Assuming they lost on November 4th, what is next for the Republican party? Culture 11 writer Conor Friedersdorf argues over at The Next Right that the best Republicans can hope for is an overambitious Obama administration that would usher in a 1994-style Republican revolution.
Friedersdorf argues that while an Obama administration may bring a better (in his view) foreign policy and unifying domestic policy, there is an opportunity for Republicans to regroup in the future:
Overall I’d say the best case for conservatives is an Obama Presidency whose overambitious agenda provokes a GOP backlash in the 2010 midterms, causing a chastened Obama Administration to focus on bipartisan entitlement reforms that only a Democratic president could pass. As I think about it, what I’m saying is the best we can hope for is another Clinton Administration sans the affairs while the right regroups, casts aside the corrupt yes men who enabled the Bush Administration to do so many un-conservative things, and develops a coherent, appealing domestic agenda. My assumption is that such a process could not proceed with John McCain and Sarah Palin in the White House.
This is also what I think needs to be done. It is pretty clear to me that a near-supermajority of Democrats in Congress and a Democratic president will bring the country in too far of the wrong direction if left unchecked too long.
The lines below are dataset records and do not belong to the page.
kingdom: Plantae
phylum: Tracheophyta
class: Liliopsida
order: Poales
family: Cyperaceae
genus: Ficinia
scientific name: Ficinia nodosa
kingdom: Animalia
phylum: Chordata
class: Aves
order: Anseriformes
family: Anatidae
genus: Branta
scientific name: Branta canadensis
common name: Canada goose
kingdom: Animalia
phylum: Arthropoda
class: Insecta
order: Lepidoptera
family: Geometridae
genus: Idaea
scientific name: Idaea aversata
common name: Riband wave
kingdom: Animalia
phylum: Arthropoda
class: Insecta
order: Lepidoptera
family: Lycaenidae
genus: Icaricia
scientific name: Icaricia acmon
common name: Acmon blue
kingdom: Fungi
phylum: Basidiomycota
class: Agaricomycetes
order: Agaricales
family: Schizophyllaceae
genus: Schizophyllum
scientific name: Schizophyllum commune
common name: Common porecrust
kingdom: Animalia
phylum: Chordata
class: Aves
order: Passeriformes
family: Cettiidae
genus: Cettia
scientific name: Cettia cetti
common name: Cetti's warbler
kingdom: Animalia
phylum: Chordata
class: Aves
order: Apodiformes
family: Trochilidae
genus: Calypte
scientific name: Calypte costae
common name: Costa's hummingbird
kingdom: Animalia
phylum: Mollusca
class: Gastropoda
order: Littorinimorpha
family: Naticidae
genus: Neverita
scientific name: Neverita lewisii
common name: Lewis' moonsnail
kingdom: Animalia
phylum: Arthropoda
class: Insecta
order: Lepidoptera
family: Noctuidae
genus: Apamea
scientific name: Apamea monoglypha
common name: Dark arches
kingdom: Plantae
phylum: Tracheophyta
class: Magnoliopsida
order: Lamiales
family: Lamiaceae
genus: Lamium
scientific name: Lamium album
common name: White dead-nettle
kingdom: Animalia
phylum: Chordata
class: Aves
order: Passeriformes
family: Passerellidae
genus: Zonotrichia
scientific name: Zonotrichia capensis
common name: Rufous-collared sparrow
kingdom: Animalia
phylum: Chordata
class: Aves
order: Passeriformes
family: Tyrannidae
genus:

Although I don’t think we’ll see the out and out socialism that some conservatives clearly fear (given the economic crisis) in two years time, the Democrats will do all they can to pursue their agenda, and they’ll have an easier time doing it.
In this atmosphere, assuming the Republicans can get their act together by 2010, they’ll have a strong argument to take back one or more chambers in Congress. Then divided government can return, as it should be in a democracy.
The Republicans need to answer for this last eight years, but I don’t think they’ll be putting the dunce hats on and sitting in the corner for too long. Give it a couple years, and they’ll be back. After all, they too were booted out when it became clear this country was going in the wrong direction. The Democrats have to mess up some time (because that’s what major parties do), and they’ll pay for it in a loss of seats.
Even if they lose this year, the Republicans will return, and I think they’ll return stronger than ever, and committed to actual fiscal conservatism. Just give it time.